🤖 AI Summary
This paper addresses inherent limitations of the log-ratio + PCA approach for compositional data (e.g., geochemical, microbiome), including amplification of minor-variable variation, obscuration of dominant component structure, inability to handle zeros, and weak linear pattern capture. We propose an unsupervised dimensionality reduction method based on nested simplex sequences, operating directly in the original Aitchison simplex space. Our approach is the first to construct a principal-component–like, dimensionally decreasing nested simplex hierarchy—without zero-replacement or transformation—by optimizing geometry, fitting sub-simplices, and enforcing orthogonal projection constraints under a maximum-variance criterion, yielding affine-invariant linear variation directions.

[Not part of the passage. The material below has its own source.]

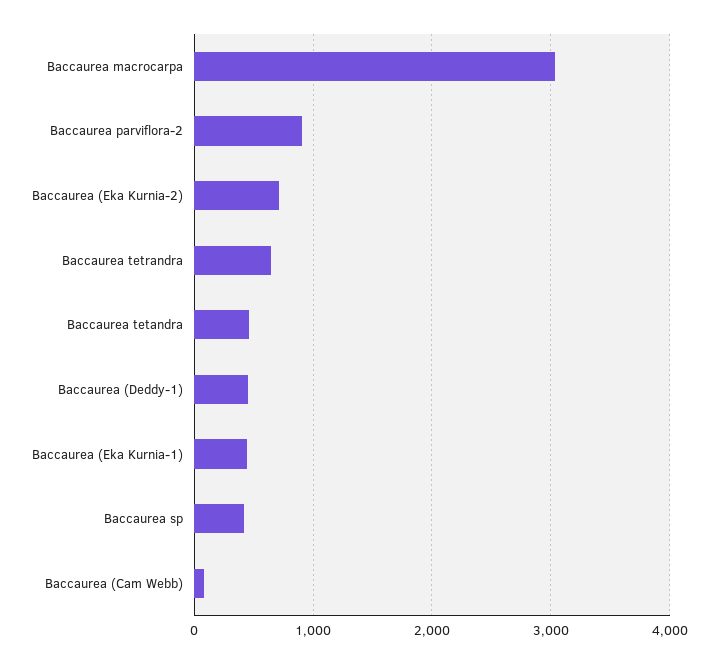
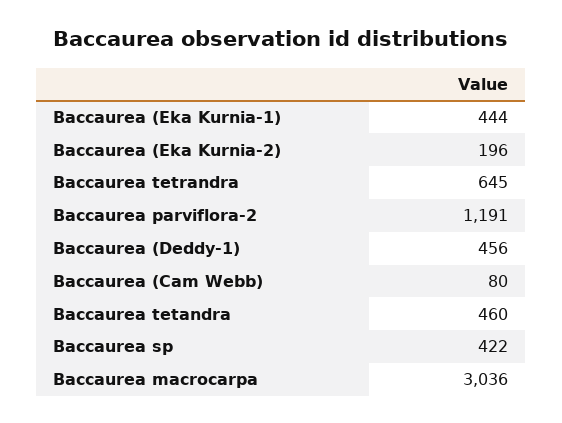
Baccaurea parviflora-2: 900 -> 1191
Baccaurea (Eka Kurnia-2): 700 -> 196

Evaluated on synthetic data and Late Quaternary diatom abundance data, the method accurately recovers true compositional variation structures, demonstrates significantly greater robustness than state-of-the-art log-ratio methods, and produces stable results without imputing zero values.
📝 Abstract
Compositional data, also referred to as simplicial data, naturally arise in many scientific domains such as geochemistry, microbiology, and economics. In such domains, obtaining sensible lower-dimensional representations and modes of variation plays an important role. A typical approach to the problem is applying a log-ratio transformation followed by principal component analysis (PCA). However, this approach has several well-known weaknesses: it amplifies variation in minor variables; it can obscure important variation within major elements; it is not directly applicable to data sets containing zeros and zero imputation methods give highly variable results; it has limited ability to capture linear patterns present in compositional data. In this paper, we propose novel methods that produce nested sequences of simplices of decreasing dimensions analogous to backwards principal component analysis. These nested sequences offer both interpretable lower dimensional representations and linear modes of variation. In addition, our methods are applicable to data sets contain zeros without any modification. We demonstrate our methods on simulated data and on relative abundances of diatom species during the late Pliocene. Supplementary materials and R implementations for this article are available online.